Sunday, April 5, 2009

Thursday, April 2, 2009

massageme

It’s really not that surprising, but for some reason I think it’s so cool. Cal likes massages. In my mind, massage is an activity that only some lucky adults indulge in, but it makes sense that babies like to be touched in the same way.

OK, so I was slow in starting the nightly massage because massaging requires Cal to lie relatively still, without being rocked or stimulated, following his least favorite activity of disrobing. I was skeptical, and of course, wrong.

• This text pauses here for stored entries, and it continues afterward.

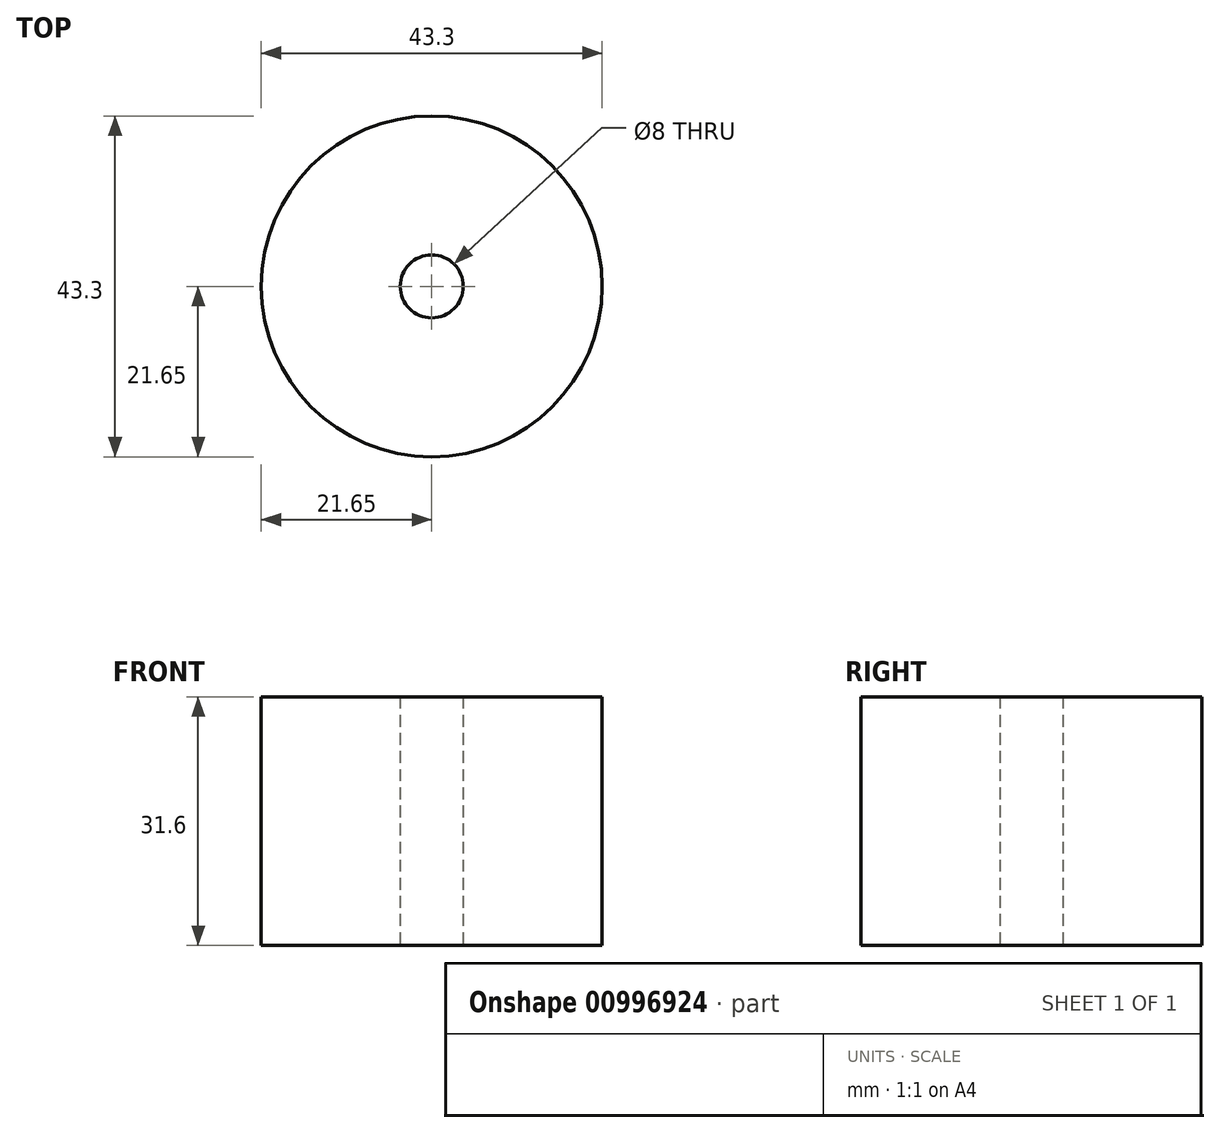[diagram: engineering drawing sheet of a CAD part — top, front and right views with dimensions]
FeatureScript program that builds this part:
annotation { "Feature Type Name" : "Feature", "Feature Type Description" : "" }
export const myFeature = defineFeature(function(context is Context, id is Id, definition is map)
    precondition{}
    {
        {
            var Q0;
            Q0=qCreatedBy(makeId("Top.planeOp"),FACE);
            var sketch = newSketch(context, id + "F0", { "sketchPlane" : qUnion([Q0])});
            skCircle(sketch, "E0", {"center": v(0, 0) * mm, "radius": 21.65 * mm});
            skCircle(sketch, "E1", {"center": v(0, 0) * mm, "radius": 4 * mm});
            skSolve(sketch);
        }
        {
            var Q0;
            Q0=makeQuery(id+"F0.imprint","IMPRINT",FACE,{"disambiguationData":[TD([[makeQuery(id+"F0.imprint","IMPRINT",EDGE,{"derivedFrom":sQuery(id+"F0.wireOp",EDGE,"E0")}),1.0]])]});
            var Q1;
            Q1=sQuery(id+"F0.wireOp",EDGE,"E0");
            extrude(context, id + "F1", {"entities" : qUnion([Q0]), "surfaceEntities" : qUnion([Q1]), "depth" : 31.6 * mm, "offsetDistance" : 25 * mm});
        }
    });
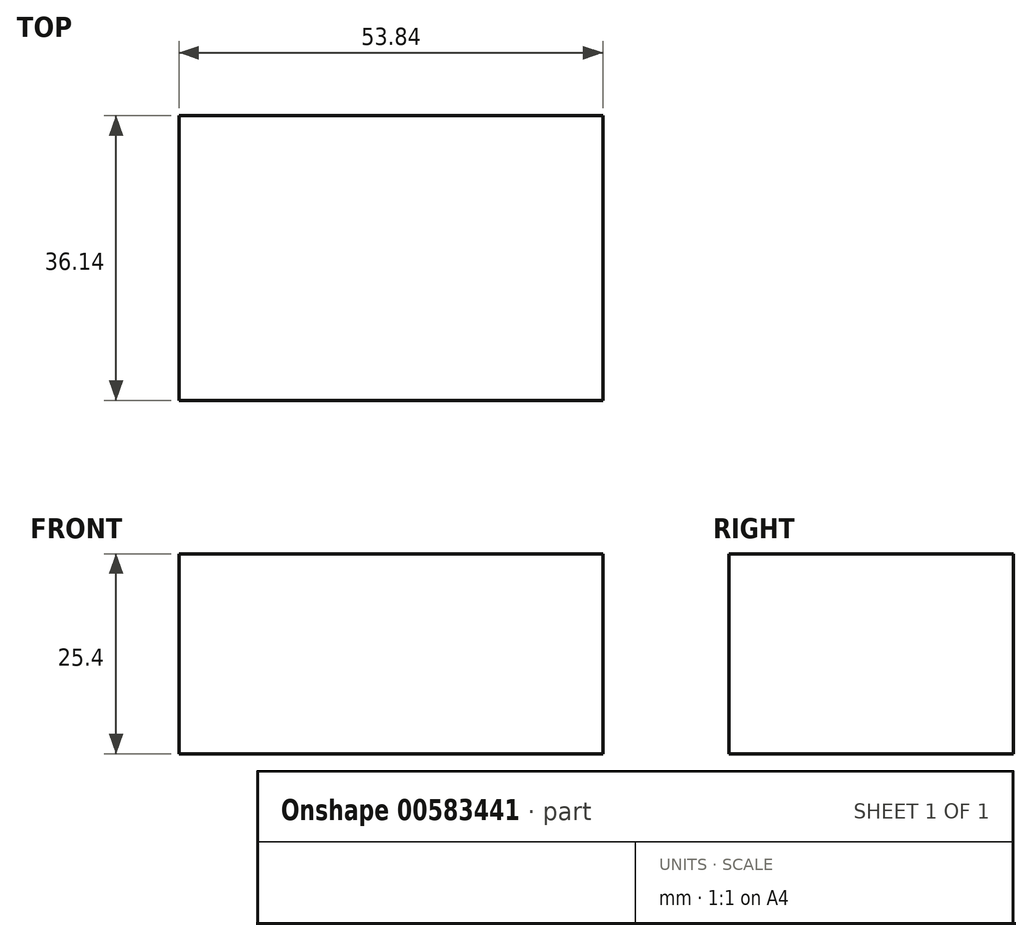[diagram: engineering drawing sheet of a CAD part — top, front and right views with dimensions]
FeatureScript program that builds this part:
annotation { "Feature Type Name" : "Feature", "Feature Type Description" : "" }
export const myFeature = defineFeature(function(context is Context, id is Id, definition is map)
    precondition{}
    {
        {
            var Q0;
            Q0=qCreatedBy(makeId("Top.planeOp"),FACE);
            var sketch = newSketch(context, id + "F0", { "sketchPlane" : qUnion([Q0])});
            skLineSegment(sketch, "E0.bottom", {"start": v(0, 13.6) * mm, "end": v(53.84, 13.6) * mm});
            skLineSegment(sketch, "E0.top", {"start": v(0, 49.75) * mm, "end": v(53.84, 49.75) * mm});
            skLineSegment(sketch, "E0.left", {"start": v(0, 13.6) * mm, "end": v(0, 49.75) * mm});
            skLineSegment(sketch, "E0.right", {"start": v(53.84, 13.6) * mm, "end": v(53.84, 49.75) * mm});
            skSolve(sketch);
        }
        {
            var Q0;
            Q0=makeQuery(id+"F0.imprint","IMPRINT",FACE,{"disambiguationData":[TD([[makeQuery(id+"F0.imprint","IMPRINT",EDGE,{"derivedFrom":sQuery(id+"F0.wireOp",EDGE,"E0.bottom")}),1.0]])]});
            extrude(context, id + "F1", {"entities" : qUnion([Q0]), "depth" : 25.4 * mm, "offsetDistance" : 25.4 * mm});
        }
    });
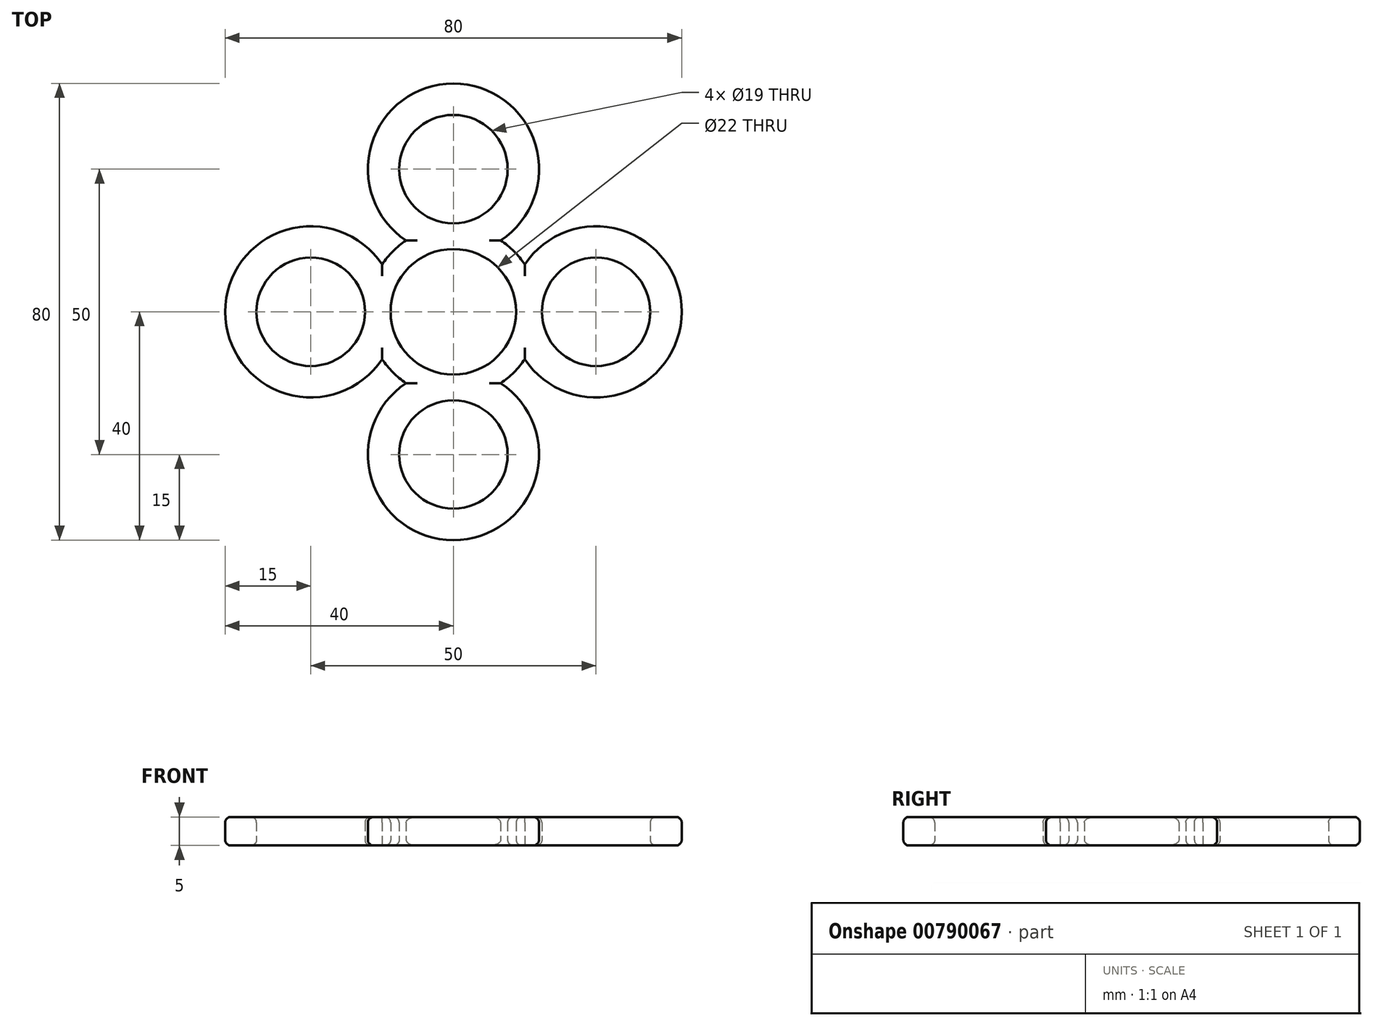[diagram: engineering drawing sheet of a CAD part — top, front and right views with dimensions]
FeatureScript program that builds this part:
annotation { "Feature Type Name" : "Feature", "Feature Type Description" : "" }
export const myFeature = defineFeature(function(context is Context, id is Id, definition is map)
    precondition{}
    {
        {
            var Q0;
            Q0=qCreatedBy(makeId("Top.planeOp"),FACE);
            var sketch = newSketch(context, id + "F0", { "sketchPlane" : qUnion([Q0])});
            skArc(sketch, "E0", {"start": v(0, 11) * mm, "mid": v(-11, 0) * mm, "end": v(0, -11) * mm});
            skArc(sketch, "E1", {"start": v(-12.5, -8.3) * mm, "mid": v(-10.6, -10.6) * mm, "end": v(-8.3, -12.5) * mm});
            skCircle(sketch, "E2", {"center": v(-25, 0) * mm, "radius": 9.5 * mm});
            skArc(sketch, "E3", {"start": v(-12.5, 8.3) * mm, "mid": v(-40, 0) * mm, "end": v(-12.5, -8.3) * mm});
            skLineSegment(sketch, "E4", {"start": v(0, 0) * mm, "end": v(0, 15) * mm});
            skLineSegment(sketch, "E5", {"start": v(0, 11) * mm, "end": v(0, -15) * mm});
            skArc(sketch, "E6.trimOffspring", {"start": v(-8.3, 12.5) * mm, "mid": v(-10.6, 10.6) * mm, "end": v(-12.5, 8.3) * mm});
            skLineSegment(sketch, "E7.MirrorCS", {"start": v(0, 0) * mm, "end": v(0, -11) * mm});
            skArc(sketch, "E8.MirrorCS", {"start": v(0, 11) * mm, "mid": v(11, 0) * mm, "end": v(0, -11) * mm});
            skArc(sketch, "E9.MirrorCS", {"start": v(8.3, 12.5) * mm, "mid": v(10.6, 10.6) * mm, "end": v(12.5, 8.3) * mm});
            skArc(sketch, "E10.MirrorCS", {"start": v(12.5, 8.3) * mm, "mid": v(40, 0) * mm, "end": v(12.5, -8.3) * mm});
            skArc(sketch, "E11.MirrorCS", {"start": v(12.5, -8.3) * mm, "mid": v(10.6, -10.6) * mm, "end": v(8.3, -12.5) * mm});
            skCircle(sketch, "E12.MirrorC", {"center": v(25, 0) * mm, "radius": 9.5 * mm});
            skLineSegment(sketch, "E13", {"start": v(0, 0) * mm, "end": v(0, 15.5) * mm});
            skCircle(sketch, "E14", {"center": v(0, 25) * mm, "radius": 9.5 * mm});
            skArc(sketch, "E15", {"start": v(8.3, 12.5) * mm, "mid": v(0, 40) * mm, "end": v(-8.3, 12.5) * mm});
            skLineSegment(sketch, "E16", {"start": v(0, -10) * mm, "end": v(0, -11) * mm});
            skCircle(sketch, "E17", {"center": v(0, -25) * mm, "radius": 9.5 * mm});
            skArc(sketch, "E18", {"start": v(-8.3, -12.5) * mm, "mid": v(0, -40) * mm, "end": v(8.3, -12.5) * mm});
            skPoint(sketch, "E19.orphan", {"position": v(0, 15) * mm});
            skLineSegment(sketch, "E20.trimOffspring", {"start": v(0, -15) * mm, "end": v(0, -25) * mm});
            skSolve(sketch);
        }
        {
            var Q0;
            Q0 = qSketchRegion(id + "F0", true);
            extrude(context, id + "F1", {"entities" : qUnion([Q0]), "depth" : 5 * mm, "offsetDistance" : 25 * mm});
        }
        {
            var Q0;
            Q0=makeQuery(id+"F1.opExtrude","CAP_FACE",FACE,{"disambiguationData":[OSD([sQuery(id+"F0.wireOp",EDGE,"E0"),sQuery(id+"F0.wireOp",EDGE,"E1"),sQuery(id+"F0.wireOp",EDGE,"E2"),sQuery(id+"F0.wireOp",EDGE,"E3"),sQuery(id+"F0.wireOp",EDGE,"E6.trimOffspring"),sQuery(id+"F0.wireOp",EDGE,"E8.MirrorCS"),sQuery(id+"F0.wireOp",EDGE,"E9.MirrorCS"),sQuery(id+"F0.wireOp",EDGE,"E10.MirrorCS"),sQuery(id+"F0.wireOp",EDGE,"E11.MirrorCS"),sQuery(id+"F0.wireOp",EDGE,"E12.MirrorC")])],"isStart":true});
            var Q1;
            Q1=makeQuery(id+"F1.opExtrude","CAP_FACE",FACE,{"disambiguationData":[OSD([sQuery(id+"F0.wireOp",EDGE,"E0"),sQuery(id+"F0.wireOp",EDGE,"E1"),sQuery(id+"F0.wireOp",EDGE,"E2"),sQuery(id+"F0.wireOp",EDGE,"E3"),sQuery(id+"F0.wireOp",EDGE,"E6.trimOffspring"),sQuery(id+"F0.wireOp",EDGE,"E8.MirrorCS"),sQuery(id+"F0.wireOp",EDGE,"E9.MirrorCS"),sQuery(id+"F0.wireOp",EDGE,"E10.MirrorCS"),sQuery(id+"F0.wireOp",EDGE,"E11.MirrorCS"),sQuery(id+"F0.wireOp",EDGE,"E12.MirrorC")])],"isStart":false});
            fillet(context, id + "F2", {"entities" : qUnion([Q0, Q1]), "radius" : 1 * mm, "tangentPropagation" : true, "allowEdgeOverflow" : false});
        }
    });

Cal has taken right to it.

We’re gradually establishing our massage time. Cal lies on the bed, clad in a diaper, while I lather him up with baby oil, and our Mozart CD hums in the background. Right now, we use the time as bridge to bedtime – it’s a part of my grand scheme to create the illusion of routine.

I start with his legs and feet. That’s his favorite. I wring each thigh like a towel. Then I move my hand over his knee to massage his calves. I pull his little piggy toes and stroke the bottoms of his “feetsies.” Sometimes we just stop there. Or sometimes he likes his arms done (but this can trigger his Moro reflex, and his arms pop right out like a karate chop, as Shaun says). If we’re up for more, I make circles on his belly and over his shoulder, or even drape him over my legs to tackle his back (tiny backs are so cute!), or his head. His hair continues to grow almost exclusively in the back, and I twist his long hairs around my fingers as I go along.

One of the great perks of massage is spying Cal’s curves. He’s got lots of little hills and valleys on his long, green bean body. But my favorite thing is his amazingly soft pot belly. His tummy has a sweet roundness. Last night, Shaun remarked on the growth of his girth (once, Cal had a tiny (er, tinier) frame; in his announcements, you can see the silhouette of his ribs). Now, he’s robust, relatively speaking. Anyway, Cal really calms down when we start. It seems like he’s focusing on the sensations, that’s what I like to think anyway. Perhaps we just both know how special this time is so we sit still and soak it in.